OUP: What do you wish the public understood about death row families?

Beck: First, that they did nothing wrong, and I am confident that most would like me to add that despite this they are blamed and punished. Many are blamed by their communities, some are shunned by their churches, and all feel abused by the criminal justice system

The combination of their worry for their family member, their own experiences of punishment, and feelings of guilt or shame, result in feelings of intense pain. Their pain is real, profound, and has affects on their own lives and health as well as the lives and health of their families and communities. Their pain occurs against a backdrop of silence and isolation.

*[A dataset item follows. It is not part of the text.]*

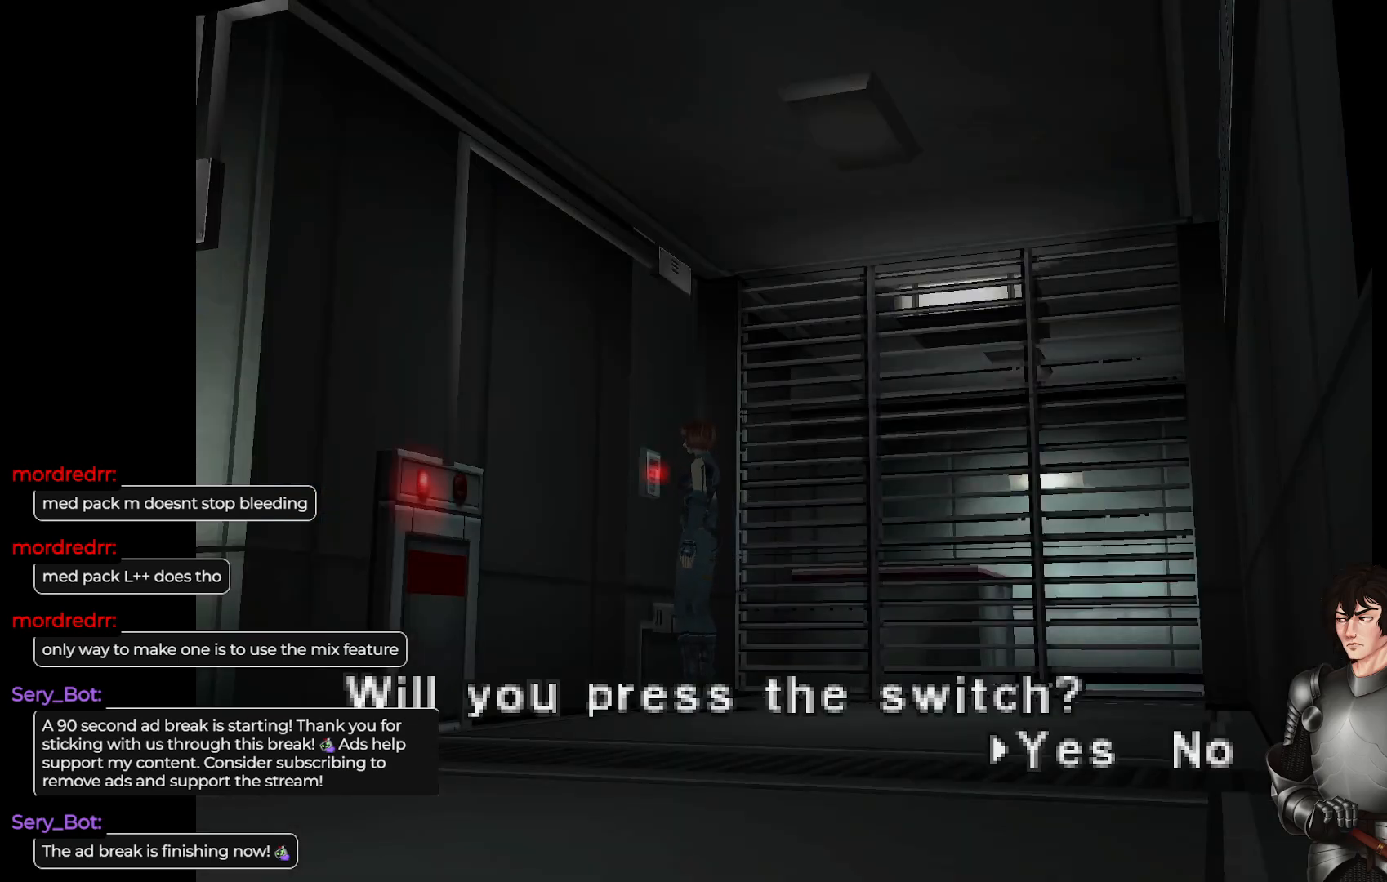
{"buttons": [], "left_stick": "center", "right_stick": "center", "events": [[350, "R2", "down"], [483, "R2", "up"]]}
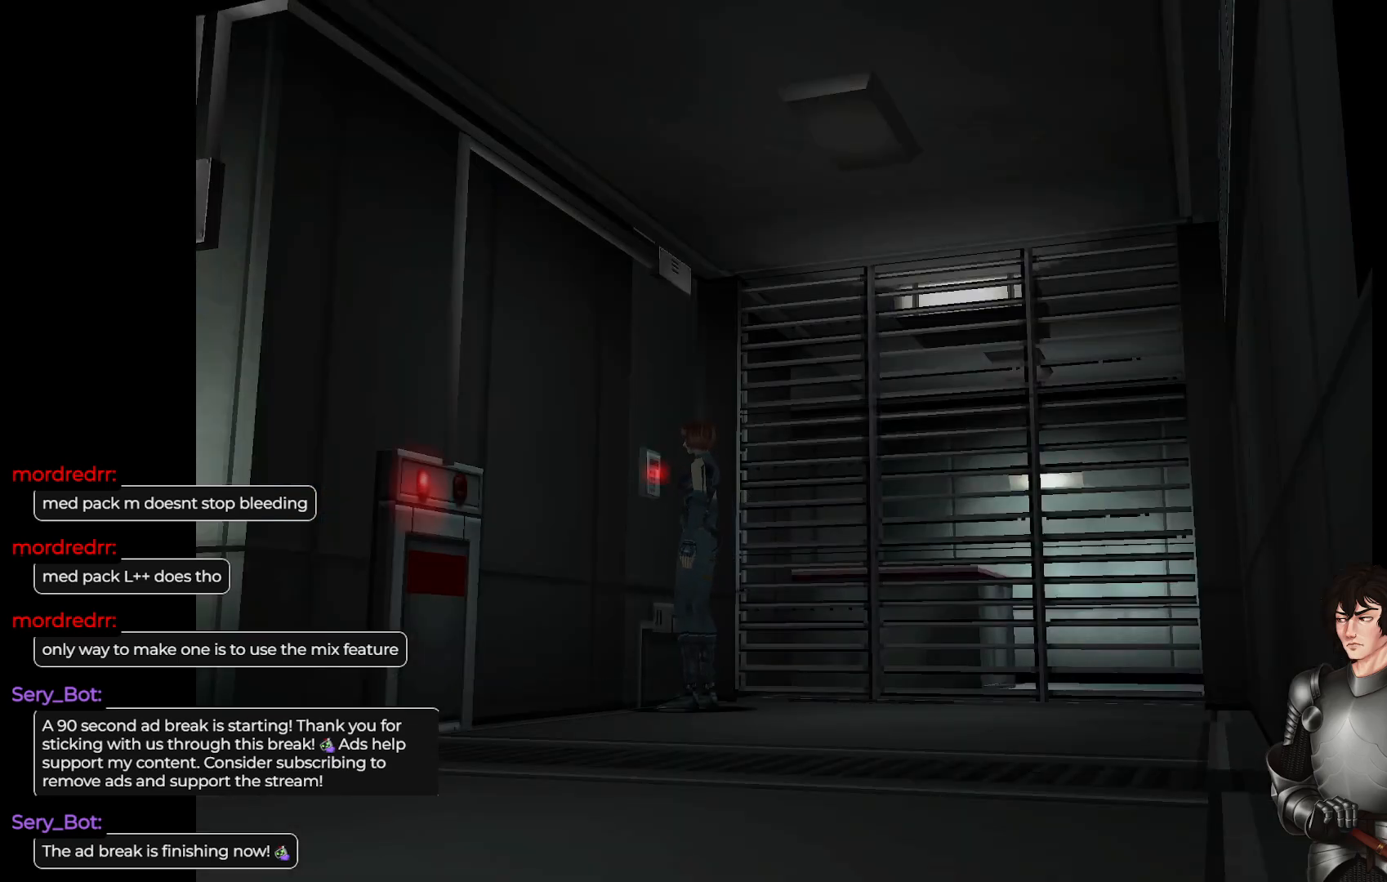
{"buttons": ["R2"], "left_stick": "center", "right_stick": "center", "events": [[350, "R2", "down"]]}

The experience of having a loved one on death row is unique. I recently read a book that explored the emotional consequences of having a family member in prison. Because the book was written in England the author did not have to contend with the death penalty, and basically what she said is that after several years, about three, the families stabilize and move forward. This is not the case for many death row family members. These individuals live multiple years in suspended animation and then, all too often, faced their most dreaded fear.

OUP: What alternatives are there to the death penalty that might be more productive for society to invest in?

Beck: Basically for murder or other capital offenses such as terrorism there really is only two choices– prison or the death penalty. While there is a lot of literature about the death penalty, its costs, biases, and deterrent effect, I think it comes down to asking what can be gained if there was not a death penalty, and Colorado, for example, has developed an interesting answer. Given that death penalty trials are expensive, there has been a move in the state legislature to abolish the death penalty and to use that money to solving cold cases, a move largely supported by family members who lost a loved one to homicide.

There are many useful ways in which money could be diverted, and if that were to occur I believe that family member who lost a loved one to homicide should be a part of determining those usages.